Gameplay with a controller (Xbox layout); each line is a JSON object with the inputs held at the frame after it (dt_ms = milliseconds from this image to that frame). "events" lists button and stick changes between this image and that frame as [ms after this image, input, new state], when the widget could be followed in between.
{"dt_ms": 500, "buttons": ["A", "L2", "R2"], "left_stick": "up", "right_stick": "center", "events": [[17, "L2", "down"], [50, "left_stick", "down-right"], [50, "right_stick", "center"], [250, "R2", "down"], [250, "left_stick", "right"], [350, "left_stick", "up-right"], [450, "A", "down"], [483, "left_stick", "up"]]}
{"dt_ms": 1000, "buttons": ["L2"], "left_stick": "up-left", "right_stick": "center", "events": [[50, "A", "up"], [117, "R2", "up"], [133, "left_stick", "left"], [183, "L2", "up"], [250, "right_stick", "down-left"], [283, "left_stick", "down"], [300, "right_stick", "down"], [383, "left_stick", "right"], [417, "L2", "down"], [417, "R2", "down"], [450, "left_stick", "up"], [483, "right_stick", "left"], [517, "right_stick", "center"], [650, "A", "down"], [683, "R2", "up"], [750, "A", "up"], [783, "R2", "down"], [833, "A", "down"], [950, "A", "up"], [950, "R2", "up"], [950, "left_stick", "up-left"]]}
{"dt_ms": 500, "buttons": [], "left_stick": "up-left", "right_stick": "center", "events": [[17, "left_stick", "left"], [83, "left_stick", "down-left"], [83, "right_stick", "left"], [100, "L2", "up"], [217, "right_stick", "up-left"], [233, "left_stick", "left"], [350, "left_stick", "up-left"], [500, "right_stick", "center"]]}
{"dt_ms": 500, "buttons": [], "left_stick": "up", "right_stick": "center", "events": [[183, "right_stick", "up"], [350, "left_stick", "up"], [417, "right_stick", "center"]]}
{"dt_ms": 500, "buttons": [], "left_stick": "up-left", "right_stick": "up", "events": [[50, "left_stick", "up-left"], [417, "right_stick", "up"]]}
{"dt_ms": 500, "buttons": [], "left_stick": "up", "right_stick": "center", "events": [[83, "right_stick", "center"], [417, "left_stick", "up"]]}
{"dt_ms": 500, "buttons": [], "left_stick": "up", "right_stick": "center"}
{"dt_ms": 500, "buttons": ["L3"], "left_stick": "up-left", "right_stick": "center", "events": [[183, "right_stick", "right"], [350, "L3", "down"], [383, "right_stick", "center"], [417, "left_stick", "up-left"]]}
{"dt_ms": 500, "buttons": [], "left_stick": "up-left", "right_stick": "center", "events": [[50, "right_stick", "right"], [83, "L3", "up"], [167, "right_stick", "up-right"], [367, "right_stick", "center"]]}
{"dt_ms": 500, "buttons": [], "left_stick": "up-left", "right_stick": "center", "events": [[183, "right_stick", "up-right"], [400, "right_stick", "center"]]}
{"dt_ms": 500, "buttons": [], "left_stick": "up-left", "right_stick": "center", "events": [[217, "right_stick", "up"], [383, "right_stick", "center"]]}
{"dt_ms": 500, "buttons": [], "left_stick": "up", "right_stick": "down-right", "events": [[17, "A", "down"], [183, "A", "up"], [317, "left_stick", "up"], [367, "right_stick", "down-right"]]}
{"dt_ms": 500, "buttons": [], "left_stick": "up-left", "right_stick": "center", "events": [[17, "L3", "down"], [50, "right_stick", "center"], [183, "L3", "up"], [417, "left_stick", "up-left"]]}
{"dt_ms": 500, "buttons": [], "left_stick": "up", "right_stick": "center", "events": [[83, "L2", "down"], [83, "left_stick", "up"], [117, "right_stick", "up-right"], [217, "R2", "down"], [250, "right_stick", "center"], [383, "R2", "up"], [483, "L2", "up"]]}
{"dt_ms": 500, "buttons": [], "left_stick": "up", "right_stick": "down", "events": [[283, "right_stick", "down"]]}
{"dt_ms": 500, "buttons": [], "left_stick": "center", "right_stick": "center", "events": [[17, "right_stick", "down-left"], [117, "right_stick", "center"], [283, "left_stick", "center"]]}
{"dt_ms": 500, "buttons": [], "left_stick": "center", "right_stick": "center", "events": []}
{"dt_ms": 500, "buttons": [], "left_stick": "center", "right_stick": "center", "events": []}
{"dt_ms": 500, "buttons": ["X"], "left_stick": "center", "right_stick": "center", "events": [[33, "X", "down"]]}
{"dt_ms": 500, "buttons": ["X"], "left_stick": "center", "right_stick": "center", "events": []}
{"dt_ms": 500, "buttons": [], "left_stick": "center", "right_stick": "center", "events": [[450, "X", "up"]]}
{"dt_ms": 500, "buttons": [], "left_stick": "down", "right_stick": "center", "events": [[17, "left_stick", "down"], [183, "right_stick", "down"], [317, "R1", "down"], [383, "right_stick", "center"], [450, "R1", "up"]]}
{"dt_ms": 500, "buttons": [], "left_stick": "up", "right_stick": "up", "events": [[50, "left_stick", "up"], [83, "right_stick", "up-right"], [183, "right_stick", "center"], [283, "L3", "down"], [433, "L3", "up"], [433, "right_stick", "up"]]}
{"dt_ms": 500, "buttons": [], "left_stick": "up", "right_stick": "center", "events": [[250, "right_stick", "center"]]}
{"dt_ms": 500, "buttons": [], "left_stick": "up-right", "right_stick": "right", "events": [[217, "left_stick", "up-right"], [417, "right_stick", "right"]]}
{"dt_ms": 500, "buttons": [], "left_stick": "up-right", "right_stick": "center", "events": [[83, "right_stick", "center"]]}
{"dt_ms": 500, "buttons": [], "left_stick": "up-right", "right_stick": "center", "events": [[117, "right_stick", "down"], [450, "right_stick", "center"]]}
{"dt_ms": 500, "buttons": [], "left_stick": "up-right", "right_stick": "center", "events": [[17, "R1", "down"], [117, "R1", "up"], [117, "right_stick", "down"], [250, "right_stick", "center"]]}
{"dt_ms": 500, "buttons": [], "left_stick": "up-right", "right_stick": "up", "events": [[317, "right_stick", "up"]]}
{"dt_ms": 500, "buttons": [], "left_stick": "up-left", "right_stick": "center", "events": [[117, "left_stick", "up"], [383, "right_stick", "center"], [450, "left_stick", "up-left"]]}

Task goal:
The material is to be output in full, exactly as it stands.

Answer to this exercise:
Gameplay with a controller (Xbox layout); each line is a JSON object with the inputs held at the frame after it (dt_ms = milliseconds from this image to that frame). "events" lists button and stick changes between this image and that frame as [ms after this image, input, new state], when the widget could be followed in between.
{"dt_ms": 500, "buttons": ["A", "L2", "R2"], "left_stick": "up", "right_stick": "center", "events": [[17, "L2", "down"], [50, "left_stick", "down-right"], [50, "right_stick", "center"], [250, "R2", "down"], [250, "left_stick", "right"], [350, "left_stick", "up-right"], [450, "A", "down"], [483, "left_stick", "up"]]}
{"dt_ms": 1000, "buttons": ["L2"], "left_stick": "up-left", "right_stick": "center", "events": [[50, "A", "up"], [117, "R2", "up"], [133, "left_stick", "left"], [183, "L2", "up"], [250, "right_stick", "down-left"], [283, "left_stick", "down"], [300, "right_stick", "down"], [383, "left_stick", "right"], [417, "L2", "down"], [417, "R2", "down"], [450, "left_stick", "up"], [483, "right_stick", "left"], [517, "right_stick", "center"], [650, "A", "down"], [683, "R2", "up"], [750, "A", "up"], [783, "R2", "down"], [833, "A", "down"], [950, "A", "up"], [950, "R2", "up"], [950, "left_stick", "up-left"]]}
{"dt_ms": 500, "buttons": [], "left_stick": "up-left", "right_stick": "center", "events": [[17, "left_stick", "left"], [83, "left_stick", "down-left"], [83, "right_stick", "left"], [100, "L2", "up"], [217, "right_stick", "up-left"], [233, "left_stick", "left"], [350, "left_stick", "up-left"], [500, "right_stick", "center"]]}
{"dt_ms": 500, "buttons": [], "left_stick": "up", "right_stick": "center", "events": [[183, "right_stick", "up"], [350, "left_stick", "up"], [417, "right_stick", "center"]]}
{"dt_ms": 500, "buttons": [], "left_stick": "up-left", "right_stick": "up", "events": [[50, "left_stick", "up-left"], [417, "right_stick", "up"]]}
{"dt_ms": 500, "buttons": [], "left_stick": "up", "right_stick": "center", "events": [[83, "right_stick", "center"], [417, "left_stick", "up"]]}
{"dt_ms": 500, "buttons": [], "left_stick": "up", "right_stick": "center"}
{"dt_ms": 500, "buttons": ["L3"], "left_stick": "up-left", "right_stick": "center", "events": [[183, "right_stick", "right"], [350, "L3", "down"], [383, "right_stick", "center"], [417, "left_stick", "up-left"]]}
{"dt_ms": 500, "buttons": [], "left_stick": "up-left", "right_stick": "center", "events": [[50, "right_stick", "right"], [83, "L3", "up"], [167, "right_stick", "up-right"], [367, "right_stick", "center"]]}
{"dt_ms": 500, "buttons": [], "left_stick": "up-left", "right_stick": "center", "events": [[183, "right_stick", "up-right"], [400, "right_stick", "center"]]}
{"dt_ms": 500, "buttons": [], "left_stick": "up-left", "right_stick": "center", "events": [[217, "right_stick", "up"], [383, "right_stick", "center"]]}
{"dt_ms": 500, "buttons": [], "left_stick": "up", "right_stick": "down-right", "events": [[17, "A", "down"], [183, "A", "up"], [317, "left_stick", "up"], [367, "right_stick", "down-right"]]}
{"dt_ms": 500, "buttons": [], "left_stick": "up-left", "right_stick": "center", "events": [[17, "L3", "down"], [50, "right_stick", "center"], [183, "L3", "up"], [417, "left_stick", "up-left"]]}
{"dt_ms": 500, "buttons": [], "left_stick": "up", "right_stick": "center", "events": [[83, "L2", "down"], [83, "left_stick", "up"], [117, "right_stick", "up-right"], [217, "R2", "down"], [250, "right_stick", "center"], [383, "R2", "up"], [483, "L2", "up"]]}
{"dt_ms": 500, "buttons": [], "left_stick": "up", "right_stick": "down", "events": [[283, "right_stick", "down"]]}
{"dt_ms": 500, "buttons": [], "left_stick": "center", "right_stick": "center", "events": [[17, "right_stick", "down-left"], [117, "right_stick", "center"], [283, "left_stick", "center"]]}
{"dt_ms": 500, "buttons": [], "left_stick": "center", "right_stick": "center", "events": []}
{"dt_ms": 500, "buttons": [], "left_stick": "center", "right_stick": "center", "events": []}
{"dt_ms": 500, "buttons": ["X"], "left_stick": "center", "right_stick": "center", "events": [[33, "X", "down"]]}
{"dt_ms": 500, "buttons": ["X"], "left_stick": "center", "right_stick": "center", "events": []}
{"dt_ms": 500, "buttons": [], "left_stick": "center", "right_stick": "center", "events": [[450, "X", "up"]]}
{"dt_ms": 500, "buttons": [], "left_stick": "down", "right_stick": "center", "events": [[17, "left_stick", "down"], [183, "right_stick", "down"], [317, "R1", "down"], [383, "right_stick", "center"], [450, "R1", "up"]]}
{"dt_ms": 500, "buttons": [], "left_stick": "up", "right_stick": "up", "events": [[50, "left_stick", "up"], [83, "right_stick", "up-right"], [183, "right_stick", "center"], [283, "L3", "down"], [433, "L3", "up"], [433, "right_stick", "up"]]}
{"dt_ms": 500, "buttons": [], "left_stick": "up", "right_stick": "center", "events": [[250, "right_stick", "center"]]}
{"dt_ms": 500, "buttons": [], "left_stick": "up-right", "right_stick": "right", "events": [[217, "left_stick", "up-right"], [417, "right_stick", "right"]]}
{"dt_ms": 500, "buttons": [], "left_stick": "up-right", "right_stick": "center", "events": [[83, "right_stick", "center"]]}
{"dt_ms": 500, "buttons": [], "left_stick": "up-right", "right_stick": "center", "events": [[117, "right_stick", "down"], [450, "right_stick", "center"]]}
{"dt_ms": 500, "buttons": [], "left_stick": "up-right", "right_stick": "center", "events": [[17, "R1", "down"], [117, "R1", "up"], [117, "right_stick", "down"], [250, "right_stick", "center"]]}
{"dt_ms": 500, "buttons": [], "left_stick": "up-right", "right_stick": "up", "events": [[317, "right_stick", "up"]]}
{"dt_ms": 500, "buttons": [], "left_stick": "up-left", "right_stick": "center", "events": [[117, "left_stick", "up"], [383, "right_stick", "center"], [450, "left_stick", "up-left"]]}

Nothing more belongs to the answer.